Douthat argued that after reviewing released records, he found less evidence of a vast conspiracy than many expected. While he acknowledged the possibility of foreign intelligence connections, he said he did not see clear proof of an organized blackmail operation.

Luna wasn’t convinced. While reviewing previously unredacted Justice Department records, she said she discovered something that immediately raised red flags. “So I discovered a document in going through some of the records unredacted over at the D.O.J., and he did have an alias. It was a passport, and his address was located, I think, in Saudi Arabia. I believe it was an Austrian passport. And that was in his safe that he had with a bunch of other cash, diamonds, et cetera.”

That revelation struck Luna as highly unusual. “Most people don’t have a completely fake name in a safe with that type of information.”

Her conclusion? “That was my first kind of, all right, he definitely had intel connections. I think the guy dealt in intelligence and exchange of information.”

The claim echoes years of public speculation surrounding Epstein’s international contacts, private jet network, elite social circles, and the extraordinary protections he appeared to receive from influential figures over multiple decades.

Yet Luna says the biggest mysteries remain unresolved. “The thing that will always be a question for me, and I don’t think that we’re ever going to get the answer on this, is: What happened with the alleged evidence that was destroyed?”

That’s the question that continues to haunt the case. Not who attended a party. Not who posed for a photograph. But what evidence may have disappeared, who had access to it, and why.

Luna also raised another uncomfortable possibility that critics of the official narrative have highlighted for years. “This type of operation could not have existed without the intelligence agencies knowing about it, so what exactly was he doing?” That’s the multi-billion-dollar question.

Epstein is dead. Many records have been released.
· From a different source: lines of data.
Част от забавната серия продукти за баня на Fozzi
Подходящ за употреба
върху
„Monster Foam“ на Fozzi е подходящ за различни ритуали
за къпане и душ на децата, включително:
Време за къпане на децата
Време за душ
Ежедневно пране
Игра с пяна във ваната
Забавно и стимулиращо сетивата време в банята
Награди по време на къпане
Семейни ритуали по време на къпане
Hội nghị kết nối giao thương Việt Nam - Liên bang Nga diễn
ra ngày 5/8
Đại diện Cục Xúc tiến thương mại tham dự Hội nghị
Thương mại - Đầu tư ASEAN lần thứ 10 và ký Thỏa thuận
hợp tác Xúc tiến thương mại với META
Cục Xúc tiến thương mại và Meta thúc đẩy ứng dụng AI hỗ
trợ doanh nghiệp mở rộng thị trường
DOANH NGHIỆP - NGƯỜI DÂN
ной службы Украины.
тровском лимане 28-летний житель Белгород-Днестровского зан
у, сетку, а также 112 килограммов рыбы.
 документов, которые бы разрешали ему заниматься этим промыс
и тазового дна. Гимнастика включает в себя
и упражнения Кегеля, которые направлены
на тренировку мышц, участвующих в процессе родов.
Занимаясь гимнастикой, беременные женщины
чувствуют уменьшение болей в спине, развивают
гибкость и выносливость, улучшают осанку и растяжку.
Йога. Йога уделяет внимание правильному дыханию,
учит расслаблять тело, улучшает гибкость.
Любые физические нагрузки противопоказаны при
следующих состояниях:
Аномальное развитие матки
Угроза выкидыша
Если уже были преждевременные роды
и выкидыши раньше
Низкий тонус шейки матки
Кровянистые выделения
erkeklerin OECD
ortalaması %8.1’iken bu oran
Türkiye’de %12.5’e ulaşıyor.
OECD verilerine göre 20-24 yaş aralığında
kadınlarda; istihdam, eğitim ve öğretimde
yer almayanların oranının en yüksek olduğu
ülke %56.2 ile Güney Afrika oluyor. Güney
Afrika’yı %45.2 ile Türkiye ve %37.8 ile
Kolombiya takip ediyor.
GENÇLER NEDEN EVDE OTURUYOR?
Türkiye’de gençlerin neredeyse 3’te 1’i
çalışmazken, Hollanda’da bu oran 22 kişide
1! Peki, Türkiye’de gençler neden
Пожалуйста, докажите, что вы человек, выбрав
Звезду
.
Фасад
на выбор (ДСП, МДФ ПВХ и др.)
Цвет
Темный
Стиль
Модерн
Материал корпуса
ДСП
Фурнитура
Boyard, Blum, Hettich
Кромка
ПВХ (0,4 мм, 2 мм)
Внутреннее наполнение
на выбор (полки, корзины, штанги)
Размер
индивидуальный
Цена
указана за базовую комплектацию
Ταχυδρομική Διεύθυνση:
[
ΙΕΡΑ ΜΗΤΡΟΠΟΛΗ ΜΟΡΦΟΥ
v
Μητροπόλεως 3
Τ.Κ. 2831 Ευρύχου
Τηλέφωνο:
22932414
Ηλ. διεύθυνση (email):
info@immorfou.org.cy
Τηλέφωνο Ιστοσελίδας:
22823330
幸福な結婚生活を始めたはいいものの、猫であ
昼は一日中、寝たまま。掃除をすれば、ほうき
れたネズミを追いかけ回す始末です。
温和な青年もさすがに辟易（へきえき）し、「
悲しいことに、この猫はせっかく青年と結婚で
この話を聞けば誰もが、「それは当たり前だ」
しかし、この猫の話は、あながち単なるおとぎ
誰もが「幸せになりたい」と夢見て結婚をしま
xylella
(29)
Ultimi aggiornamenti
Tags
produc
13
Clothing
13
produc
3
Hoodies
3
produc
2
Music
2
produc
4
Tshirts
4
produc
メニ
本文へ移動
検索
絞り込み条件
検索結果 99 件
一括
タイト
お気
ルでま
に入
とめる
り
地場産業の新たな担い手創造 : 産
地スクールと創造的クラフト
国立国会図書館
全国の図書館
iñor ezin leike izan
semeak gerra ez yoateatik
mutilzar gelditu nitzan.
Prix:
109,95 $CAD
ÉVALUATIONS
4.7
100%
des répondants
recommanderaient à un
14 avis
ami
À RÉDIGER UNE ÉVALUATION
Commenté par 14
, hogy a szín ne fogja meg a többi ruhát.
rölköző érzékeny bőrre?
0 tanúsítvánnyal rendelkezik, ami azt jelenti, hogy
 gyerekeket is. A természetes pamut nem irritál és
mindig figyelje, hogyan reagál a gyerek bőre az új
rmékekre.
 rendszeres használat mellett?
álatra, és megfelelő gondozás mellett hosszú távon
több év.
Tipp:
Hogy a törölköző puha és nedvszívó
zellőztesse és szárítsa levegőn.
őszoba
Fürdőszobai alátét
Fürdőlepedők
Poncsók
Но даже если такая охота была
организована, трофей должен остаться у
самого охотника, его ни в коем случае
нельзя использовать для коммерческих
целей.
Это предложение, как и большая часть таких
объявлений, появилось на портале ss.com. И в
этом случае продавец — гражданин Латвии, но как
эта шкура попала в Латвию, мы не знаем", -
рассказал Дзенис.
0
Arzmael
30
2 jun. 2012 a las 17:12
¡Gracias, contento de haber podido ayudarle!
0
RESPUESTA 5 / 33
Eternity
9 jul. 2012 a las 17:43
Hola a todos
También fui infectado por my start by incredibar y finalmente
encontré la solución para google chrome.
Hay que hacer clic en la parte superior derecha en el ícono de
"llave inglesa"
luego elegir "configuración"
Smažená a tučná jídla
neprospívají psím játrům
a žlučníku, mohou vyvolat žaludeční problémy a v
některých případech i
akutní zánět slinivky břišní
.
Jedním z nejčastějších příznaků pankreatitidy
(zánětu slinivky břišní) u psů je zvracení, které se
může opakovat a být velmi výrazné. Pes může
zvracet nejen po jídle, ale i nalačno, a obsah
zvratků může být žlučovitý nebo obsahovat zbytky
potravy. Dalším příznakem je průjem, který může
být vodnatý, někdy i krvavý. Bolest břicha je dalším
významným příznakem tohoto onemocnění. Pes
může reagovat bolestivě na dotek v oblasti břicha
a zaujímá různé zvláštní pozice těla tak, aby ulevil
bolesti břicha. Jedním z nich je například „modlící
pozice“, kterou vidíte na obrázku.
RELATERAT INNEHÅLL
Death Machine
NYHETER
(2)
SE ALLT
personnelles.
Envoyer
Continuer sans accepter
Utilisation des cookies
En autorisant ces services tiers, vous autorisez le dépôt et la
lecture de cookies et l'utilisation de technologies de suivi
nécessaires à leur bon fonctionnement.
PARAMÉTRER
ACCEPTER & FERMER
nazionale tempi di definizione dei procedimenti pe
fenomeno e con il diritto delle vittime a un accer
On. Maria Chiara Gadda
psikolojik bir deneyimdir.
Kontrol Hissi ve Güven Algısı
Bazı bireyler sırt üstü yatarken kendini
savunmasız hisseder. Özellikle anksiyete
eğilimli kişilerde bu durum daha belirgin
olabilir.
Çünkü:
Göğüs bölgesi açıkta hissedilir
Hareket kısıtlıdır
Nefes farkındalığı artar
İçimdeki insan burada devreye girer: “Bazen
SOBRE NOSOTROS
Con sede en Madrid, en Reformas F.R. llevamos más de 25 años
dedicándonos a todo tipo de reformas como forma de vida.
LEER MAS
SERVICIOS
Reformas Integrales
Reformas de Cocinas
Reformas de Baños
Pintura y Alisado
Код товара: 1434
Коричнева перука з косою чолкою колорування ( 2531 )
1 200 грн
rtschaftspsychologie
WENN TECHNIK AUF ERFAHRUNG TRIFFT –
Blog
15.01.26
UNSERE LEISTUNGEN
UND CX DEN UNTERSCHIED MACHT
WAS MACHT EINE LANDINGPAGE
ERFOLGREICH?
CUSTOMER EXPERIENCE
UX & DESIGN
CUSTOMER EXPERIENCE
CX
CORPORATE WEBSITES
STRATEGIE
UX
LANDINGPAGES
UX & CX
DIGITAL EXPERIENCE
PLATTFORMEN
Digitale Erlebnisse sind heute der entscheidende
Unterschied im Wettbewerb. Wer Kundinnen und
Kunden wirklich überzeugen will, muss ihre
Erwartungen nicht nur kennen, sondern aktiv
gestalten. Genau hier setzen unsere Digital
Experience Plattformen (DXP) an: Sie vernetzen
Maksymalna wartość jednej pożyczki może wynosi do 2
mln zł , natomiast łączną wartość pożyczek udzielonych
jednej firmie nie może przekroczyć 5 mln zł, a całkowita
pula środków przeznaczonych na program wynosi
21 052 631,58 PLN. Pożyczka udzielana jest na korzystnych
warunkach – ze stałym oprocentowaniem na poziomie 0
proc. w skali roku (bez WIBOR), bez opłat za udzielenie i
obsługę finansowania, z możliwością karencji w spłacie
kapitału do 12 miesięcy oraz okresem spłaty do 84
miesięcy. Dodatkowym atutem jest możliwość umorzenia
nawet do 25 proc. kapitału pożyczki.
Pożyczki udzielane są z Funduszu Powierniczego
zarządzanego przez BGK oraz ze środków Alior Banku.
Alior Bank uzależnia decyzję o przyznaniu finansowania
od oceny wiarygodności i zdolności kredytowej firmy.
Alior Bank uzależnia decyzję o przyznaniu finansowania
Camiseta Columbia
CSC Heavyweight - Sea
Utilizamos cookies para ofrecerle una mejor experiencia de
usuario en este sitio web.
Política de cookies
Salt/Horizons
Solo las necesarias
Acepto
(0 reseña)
Endless headlines have come and gone.

Yet despite years of investigations, congressional inquiries, media exposés, lawsuits, and document dumps, the public is still left staring at the same troubling reality: a man with extraordinary access to the world’s rich and powerful somehow built an international sex-trafficking enterprise in plain sight.

Washington insists the story is largely finished. A number of Americans aren’t so sure.